Rasio Kredit Berisiko Perbankan Naik di Januari 2026, BTN Nilai Dipicu Faktor Musiman

Rasio kredit berisiko (loan at risk/LaR) perbankan meningkat pada awal 2026. Namun, kenaikan tersebut dinilai lebih dipengaruhi faktor musiman dibandingkan mencerminkan penurunan kualitas kredit secara fundamental.

Otoritas Jasa Keuangan (OJK) mencatat pertumbuhan kredit pada Januari 2026 mencapai 9,96% secara tahunan (year on year/yoy), meningkat dibandingkan 9,63% yoy pada bulan sebelumnya. Di saat yang sama, rasio LaR naik dari 8,77% menjadi 9,01%.

Direktur Pengelolaan Risiko PT Bank Tabungan Negara (BTN) Tbk, Setiyo Wibowo, menjelaskan bahwa pola tersebut lazim terjadi pada awal tahun. Menurutnya, pada Januari ekspansi kredit umumnya belum berjalan optimal, sementara run-off kredit tetap berlangsung sehingga baki debet kredit cenderung menurun.

Dalam kondisi tersebut, rasio non-performing loan (NPL) maupun LaR dapat terlihat meningkat secara statistik. Setiyo menegaskan, kenaikan itu lebih mencerminkan efek siklus musiman ketimbang pemburukan kualitas kredit.

Di internal BTN, Setiyo menyatakan prinsip kehati-hatian tetap dijaga dalam ekspansi kredit, terutama di tengah dinamika ekonomi global dan domestik yang masih volatil. Ia menilai portofolio kredit BTN yang didominasi kredit pemilikan rumah (KPR) berbasis aset turut membantu menjaga profil risiko tetap terkendali karena didukung agunan properti yang kuat.

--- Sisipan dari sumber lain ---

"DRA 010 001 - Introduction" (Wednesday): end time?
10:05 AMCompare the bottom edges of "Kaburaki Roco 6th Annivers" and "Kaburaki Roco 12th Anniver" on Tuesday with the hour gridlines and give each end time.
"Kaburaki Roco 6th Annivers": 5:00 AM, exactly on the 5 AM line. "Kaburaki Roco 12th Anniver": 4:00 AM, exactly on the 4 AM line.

BTN juga menyebut rasio LaR perseroan masih berada pada level yang terkendali dan menunjukkan tren perbaikan secara bertahap. Kontribusi terbesar LaR disebut masih berasal dari segmen non-subsidi dan sebagian portofolio komersial, yang dinilai lebih sensitif terhadap siklus ekonomi dibandingkan KPR subsidi.

Dari sisi mitigasi, BTN terus memperkuat pencadangan. Perseroan menjaga rasio pencadangan terhadap kredit bermasalah di kisaran 120%–130% sebagai buffer untuk mengantisipasi potensi risiko ke depan.

Ke depan, BTN optimistis kualitas kredit akan terus membaik, didorong perbaikan proses underwriting berbasis data, penguatan collection management, serta pemantauan portofolio yang dilakukan secara lebih granular.